My name is Serena and I live in Vienna, Austria and I'm 23 years old.
Today I got my first two pet-mice from a local petshop.
They're black tan does and supposedly sisters. I bought them 'cause I really like this color and was surprised to see it in a shop. Normally they only have the white ones with red eyes (PEWs?) and black or brown spottet mice (broken?).
atm they are investigating the cage, which is quite amusing :lol: they don't seem scared by people, but obviously aren't used to being handled a lot, so I'll have to work on that. I'm thinking of putting my hand in a few times a day for like 10 minutes and just letting them have a sniff and a nibble if they want, and when tey're used to it offering some treats. (tried giving them some mealworms, they weren't the least bit interested :shock: ) Look quite healthy, too. nice shiny coat, clear eyes, clean nose, no respiratory noises, I hope they stay like that. If they do I'm thinking of getting two more does in 3 to 4 weeks time or so, so I have 4 in total. Should be a nice group.

I don't have the intention to breed mice anytime soon (don't want a smelly buck in my bedroom  ), but I'd like to try it sometime.
so the information-gathering already starts ^^


one of the two mousies

looks more greyish in this picture, I think its from the flash and the blue cagewire...


the cage

greetings to all


----------



## SarahY (Nov 6, 2008)

Welcome to FMB


----------



## Laigaie (Mar 7, 2011)

Lovely does! We're glad to have you.


----------



## moustress (Sep 25, 2009)

Howdy and welcome!


----------



## Frizzle (Oct 6, 2011)

Welcome to the forum!

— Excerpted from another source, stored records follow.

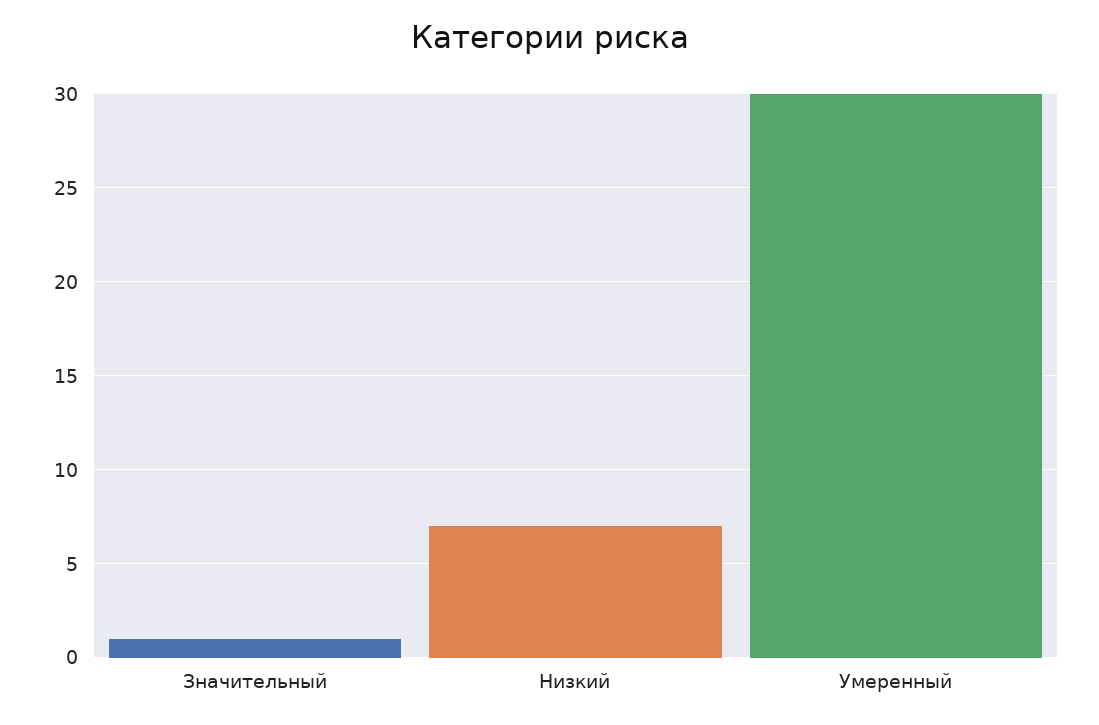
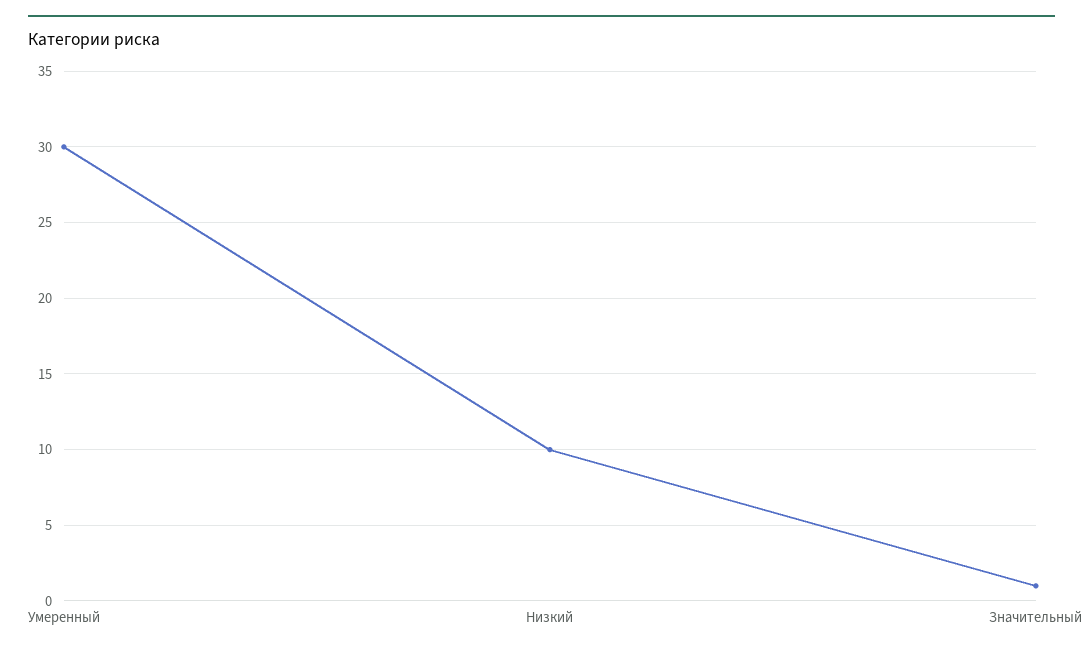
  {
    "Значительный": 1,
-   "Низкий": 7,
+   "Низкий": 10,
    "Умеренный": 30
  }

There are some great taming ideas around here, one of which is when you watch tv with your hand in the mouse's tank. You forget about the mice, becoming less nervous, and the mice acclimate to you. Hope this helps, you have really cute mice. : )


----------



## Serena (Dec 29, 2011)

Thanks everybody 

@Frizzle: I have to try that one ^^
just hope they aren't overwhelmed 

I'm thinking of prophylactically treating them against parasites, so I'll have to take them out (It's a spoton agains mites, fleas and some kinds of worms and contains selamectin). 
But first I want to let them acclimate a bit, the transport was stressful enough I imagine.


----------



## The Boggit keeper (Mar 5, 2010)

Hi and Welcome!  
I have just heard from my son what a beautiful place Vienna is(he auditioned for Vienna State Ballet on Sunday) It's funny that I'm now saying "Hi" to someone from Vienna! Happy Mousing!


----------